For you see in the 1 Cor. situation, some Christians were sinning against other Christians in the way they handled the communion table.
And so those sinning, were in need of those sinned against to forgive them. To wash their feet.
And both groups needed to be called to a good “discerning” of the Lord’s Body.
For when we sin against one another, we sin against His Body - not just “them.”
Now in our present context, we prevent the failure to discern the Lord’s Body in the table by separating it from being an ordinary meal, taken for mere sustenance and physical enjoyment.
So far, so good.
But what of failing to discern how this table unifies all those in Christ, and so being careful not to come here in the state of sinning against our brothers and sisters sin Christ?

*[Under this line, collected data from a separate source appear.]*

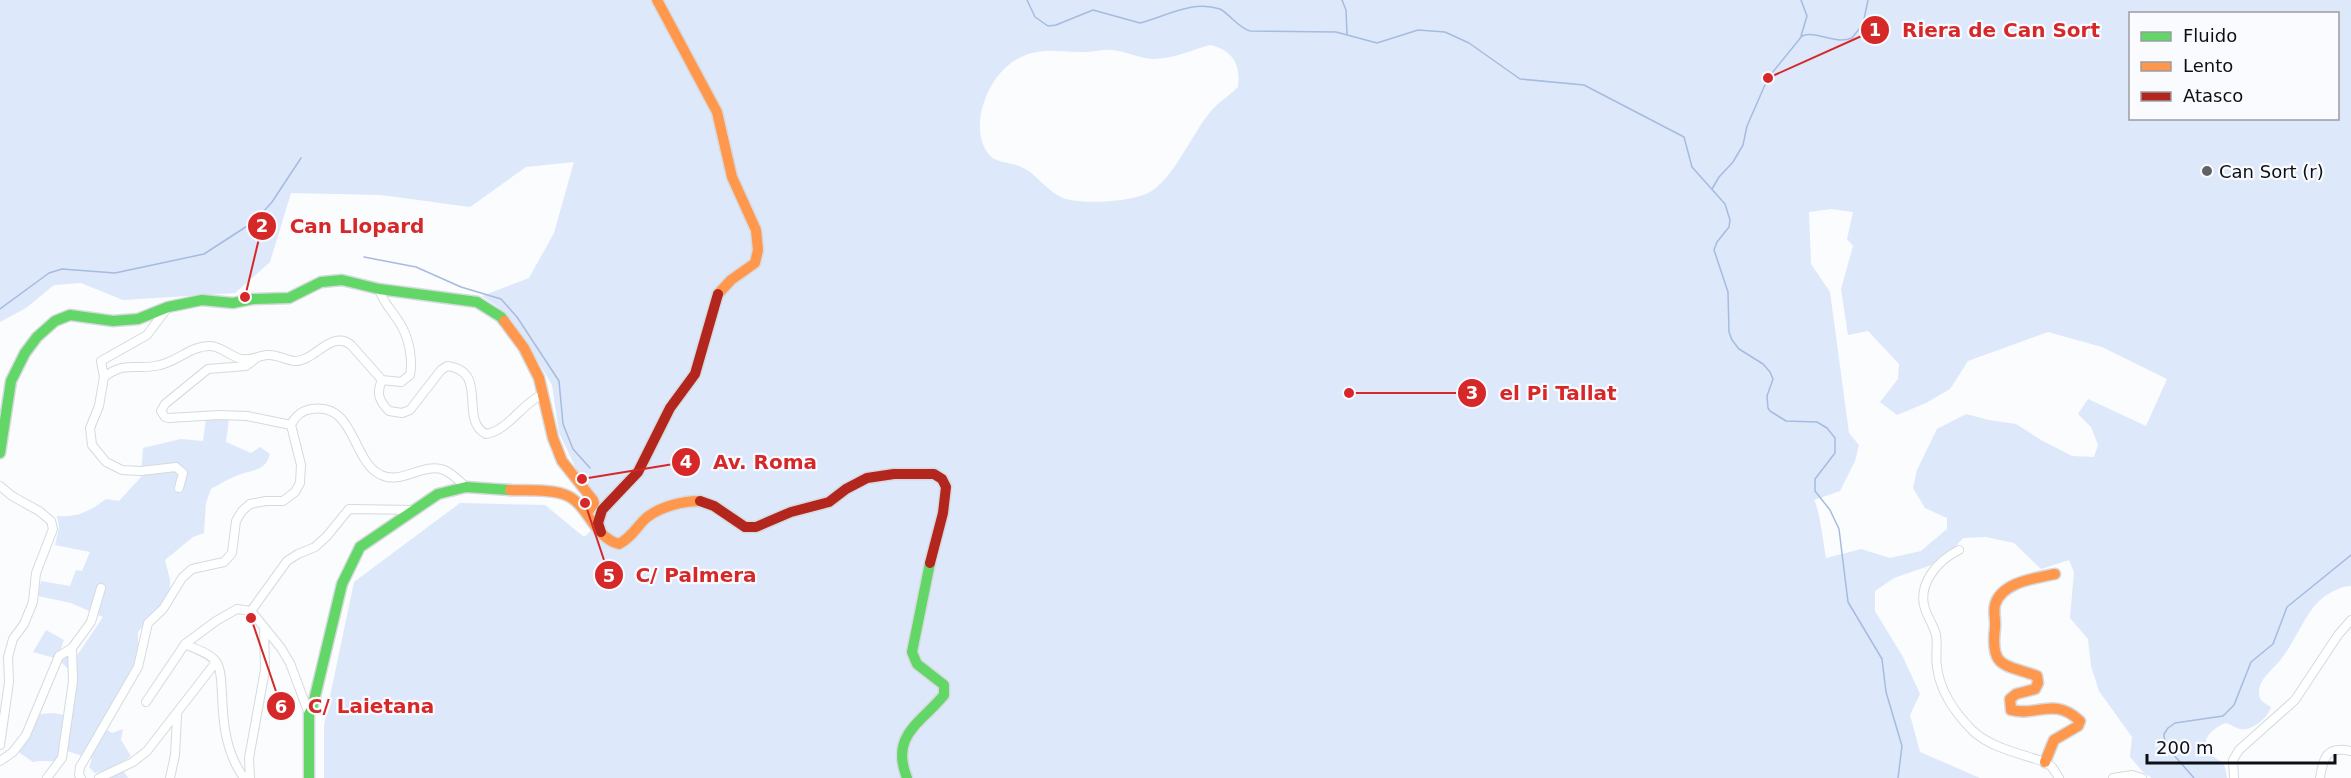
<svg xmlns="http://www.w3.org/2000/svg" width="2351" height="778" font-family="'DejaVu Sans',sans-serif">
	<rect width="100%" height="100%" fill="#fafcfe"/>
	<path fill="#dde8fb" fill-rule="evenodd" d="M0 0H2351V586C2342 586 2333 591 2325 596 2303 612 2295 647 2274 667 2267 675 2258 682 2259 694 2259 701 2266 704 2271 707 2269 717 2251 732 2240 729 2235 728 2231 724 2226 723 2213 727 2197 742 2211 755 2215 758 2220 760 2223 764 2226 767 2226 774 2227 778H2152L2144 773 2130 757 2132 737 2099 691 2091 666 2088 639 2070 618 2074 572 2069 560 2041 569 2014 543 1986 537 1963 538 1943 561 1894 578 1875 591V611L1903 657 1920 694 1910 715 1920 752 1980 778H324V725L354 582 460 503 545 505 584 537 603 520 605 512 580 477 559 433 552 385 532 351 498 307 482 296 529 278 554 233 574 162 526 167 470 207 381 195 291 193 270 262 235 293 123 300 81 283 54 285 26 308 0 322ZM2130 14H2338V118H2130ZM1210 45C1233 50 1241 65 1238 87 1230 95 1219 102 1211 111 1192 133 1173 181 1148 193 1130 202 1076 206 1059 196 1044 188 1035 172 1019 166 1008 162 994 163 987 152 968 123 990 72 1019 58 1044 46 1060 53 1086 52 1095 52 1104 49 1113 50 1127 52 1139 58 1153 59 1172 59 1192 50 1210 45ZM1831 209 1853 212 1847 239 1853 246 1841 289 1848 335 1868 331 1899 364 1898 379 1880 402 1897 415 1926 403 1950 389 1968 361 2048 332 2102 347 2167 379 2146 426 2088 399 2078 414 2091 427 2098 445 2094 457 2072 456 2041 440 2016 424 1989 420 1966 414 1937 429 1917 470 1913 488 1925 508 1947 518V529L1921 551 1890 558 1861 549 1826 558C1824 546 1819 507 1814 500L1840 491 1855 461 1859 445 1849 433 1830 292 1811 264 1809 212Z
		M229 418 226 442 251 453 260 447 270 454C265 471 255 469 241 474 231 477 220 484 211 489L206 503 204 533 193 537 165 560 170 580V594L138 632V659L100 725 112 733 123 729 121 740 131 756 119 764 128 778H106L103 771 95 773 89 767 92 759 64 750 55 761C47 762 41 760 33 762L17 751 30 733 40 714 54 713 72 717 77 670 67 668 58 659 33 652 46 630 64 640 60 651 76 657 103 617 71 603 38 596 41 581 70 586 76 570 82 571 90 552 55 545 59 527 57 516C77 518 90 511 106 499L119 501 141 477 143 448 181 439 203 441 206 419Z"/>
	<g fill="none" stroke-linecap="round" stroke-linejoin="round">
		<path stroke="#a6bbdf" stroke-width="1.5" d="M1027 0 1035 17 1048 26 1056 25 1093 10 1140 23C1167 16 1191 0 1220 9 1231 15 1237 27 1250 31L1336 32 1377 43 1418 30 1445 32 1469 43 1520 79 1584 85 1684 137 1692 167 1725 204 1730 220 1729 227 1717 242 1714 250 1728 292 1729 332 1732 340 1739 349 1763 364 1770 372 1773 379 1767 396 1768 408 1770 411 1786 421 1817 422 1827 428 1835 438V453L1815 479V491L1830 510 1839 529 1848 602 1882 659 1886 692 1902 746 1898 778
			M1342 0 1346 10 1347 34
			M1801 36 1807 16 1801 0
			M1712 189 1719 177 1733 162 1743 145 1747 126 1768 78 1802 36C1817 30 1833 45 1852 38L1863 24 1868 0
			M364 257 416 267 461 287 501 299 517 317 559 381 563 424 573 449 590 468
			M0 309 49 273 62 269 115 273 204 254 255 221 272 202 301 158
			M2194 778 2165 745 2164 734 2168 728 2175 723 2223 716 2234 705 2251 662 2273 644 2287 607 2351 555"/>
		<defs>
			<path id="street" d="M379 289C383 304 395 313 402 327 409 340 413 360 410 375L401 382 382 380
				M168 307 147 335 101 361 104 377 99 406 90 428 92 445 106 462 122 470 141 471 176 467 183 473 179 488
				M254 360 246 366 208 369 165 404 161 411 165 417 169 418 219 415 247 416 291 425C295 416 303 410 312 409 355 402 352 462 381 475 401 485 424 462 444 470 452 473 459 481 466 487
				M104 377C127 360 136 371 160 365 178 361 192 345 211 346 222 347 230 356 241 359 251 361 257 356 267 355 277 354 285 360 294 361 315 362 331 329 351 345L382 380C376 393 379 401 389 411L402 413 410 410 441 370 447 366C490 371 458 420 486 434 508 431 522 403 543 394
				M0 486 12 496 39 511 51 521 53 529 36 573 33 602 24 624 13 639 8 657 9 682 0 745
				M1959 550C1938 560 1917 584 1925 609 1928 618 1934 626 1936 635 1938 646 1935 657 1937 667 1940 691 1956 714 1973 731 1991 748 2022 754 2045 762L2052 767 2059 778
				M251 611 287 561 298 554 315 547 327 536 349 509 415 510
				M251 611 281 648 290 663 309 714
				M185 644C195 649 211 653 217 663 222 672 221 684 222 694 223 725 226 753 244 778
				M146 702 185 644 216 621 237 609 251 611
				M0 761 13 752 26 735 59 656 72 648
				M47 778 62 758 73 681 72 648 91 622 101 588
				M81 778 79 775 80 767 138 667 148 623 163 609 182 578 192 569 224 562 232 553 236 521 242 511 250 504 266 501H283L295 492 300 483 301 465 291 425
				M99 778 133 762 147 751 216 662
				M170 778 175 755 177 716
				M250 778 249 758 265 670 264 627
				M2113 778 2132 775 2142 778
				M2234 778 2233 760 2239 750 2295 700 2338 635 2351 620
				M2320 778C2323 757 2327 746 2351 751"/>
			<path id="fast" d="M0 453 11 381 25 353 37 337 55 321 70 315 113 321 138 319 168 307 202 300 233 303 253 299 289 298 321 282 342 280 379 289 477 302 501 317 504 321
				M309 778V714L312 709 342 584 360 547 438 494 466 487 510 490
				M907 778C890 735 920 724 944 695V685L917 664 912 652 930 563"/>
			<path id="slow" d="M657 0 717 112 732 177 756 230 758 250 755 263 731 280 718 294
				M504 321 524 348 539 378 553 438 562 461 593 500 594 503 587 513
				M510 490C526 491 547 489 563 494 588 501 592 537 619 544 630 538 634 531 643 521 655 508 681 501 700 501
				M2045 762 2054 740 2078 726 2080 721C2054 696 2037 717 2011 710L2010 699 2016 694 2035 689 2038 683 2037 676C2005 664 1990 669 1995 628 1996 621 1993 612 1995 605 2001 582 2036 578 2055 574"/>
			<path id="jam" d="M700 501 714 506 745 527H756L791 512 829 502 846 489 867 478 894 474H934L942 479 946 487 943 513 930 563
				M601 532 598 523 602 510 638 472 670 408 695 374 718 294"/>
		</defs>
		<use href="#street" stroke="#d6dade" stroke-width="10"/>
		<use href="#fast" stroke="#d6dade" stroke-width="13"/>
		<use href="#slow" stroke="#d6dade" stroke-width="13"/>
		<use href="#jam" stroke="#d6dade" stroke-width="13"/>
		<use href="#street" stroke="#feffff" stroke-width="8"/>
		<use href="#fast" stroke="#63d668" stroke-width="10"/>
		<use href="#slow" stroke="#ff974d" stroke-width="10"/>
		<use href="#jam" stroke="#b3261e" stroke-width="10"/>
	</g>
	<circle fill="#5f6367" stroke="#f9fbff" stroke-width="2" cx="2207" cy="171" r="6"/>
	<g text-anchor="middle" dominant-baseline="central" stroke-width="4.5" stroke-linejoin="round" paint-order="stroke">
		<g font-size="18" fill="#0c1016" stroke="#f9fbff" text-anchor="start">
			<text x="2219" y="171">Can Sort (r)</text>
		</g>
	</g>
	<path fill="none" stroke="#d62828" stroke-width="2" d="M1768 78L1875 30M245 297L262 226M1349 393L1472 393M582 479L686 462M585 503L609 575M251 618L281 706"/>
	<g fill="#d62828" stroke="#f9fbff" stroke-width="2">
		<circle cx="1768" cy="78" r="6"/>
		<circle cx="245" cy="297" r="6"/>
		<circle cx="1349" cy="393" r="6"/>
		<circle cx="582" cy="479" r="6"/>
		<circle cx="585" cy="503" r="6"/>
		<circle cx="251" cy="618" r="6"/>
		<circle cx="1875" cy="30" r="15"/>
		<circle cx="262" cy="226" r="15"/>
		<circle cx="1472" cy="393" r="15"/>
		<circle cx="686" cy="462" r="15"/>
		<circle cx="609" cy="575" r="15"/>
		<circle cx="281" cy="706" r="15"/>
	</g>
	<g font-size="18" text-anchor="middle" font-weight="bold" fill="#fff">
		<text x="1875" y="36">1</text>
		<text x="262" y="232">2</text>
		<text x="1472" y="399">3</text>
		<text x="686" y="468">4</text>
		<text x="609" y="582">5</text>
		<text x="281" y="713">6</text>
	</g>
	<g font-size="20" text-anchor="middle" font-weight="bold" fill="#d62828" stroke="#f9fbff" stroke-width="4.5" stroke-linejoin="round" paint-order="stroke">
		<text x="2001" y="37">Riera de Can Sort</text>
		<text x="357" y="233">Can Llopard</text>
		<text x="1558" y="400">el Pi Tallat</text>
		<text x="765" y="469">Av. Roma</text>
		<text x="696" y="582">C/ Palmera</text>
		<text x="371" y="713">C/ Laietana</text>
	</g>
	<rect x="2129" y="12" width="210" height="108" fill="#f9fbff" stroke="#9a9da2" stroke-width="1.5"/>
	<rect x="2141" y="32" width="30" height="9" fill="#63d668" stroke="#9a9da2" stroke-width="1.5"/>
	<text x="2183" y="42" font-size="18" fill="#0c1016">Fluido</text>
	<rect x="2141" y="62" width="30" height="9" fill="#ff974d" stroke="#9a9da2" stroke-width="1.5"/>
	<text x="2183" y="72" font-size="18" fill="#0c1016">Lento</text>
	<rect x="2141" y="92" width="30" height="9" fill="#b3261e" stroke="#9a9da2" stroke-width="1.5"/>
	<text x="2183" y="102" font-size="18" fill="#0c1016">Atasco</text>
	<path d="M2147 754v9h188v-9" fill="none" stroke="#0c1016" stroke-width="3"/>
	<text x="2156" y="754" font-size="18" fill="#0c1016" stroke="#f9fbff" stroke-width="4.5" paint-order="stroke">200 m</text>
</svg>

Perhaps you need to confess that heart and mind before you come tonight. Perhaps there are those in Christ whom you have slighted, sinned against, and need to repent of having done so.
But even more, what of our needing to wash the feet of those brothers and sisters who may have sinned against us?
Will we come to the table tonight, reminding ourselves that He died to cleanse us from our sins, and has called us to wash one another’s feet of their dusty, dirty sins? Especially sins against us?
For how else can we hope to come to the table to acknowledge our unity in Christ - while holding the sins of others against them?
As though the blood of Christ was, is, sufficient for our sins - but not for theirs?
Let’s take our moment once again and ask the Spirit to seach our hearts.
To be sure we discern the Lord’s Body as the sole sufficiency for our own sins.
As the opportunity to discern the joint dignity of our brothers and sister in Christ and repent of any sin against them we need to put away tonight. For I cannot sin against them, without sinning against Him.
And to discern the Lord’s Body in our washing the feet of fellow Christians who might have sinned against us. To acknowledge our union with them in Him. And to serve them in it.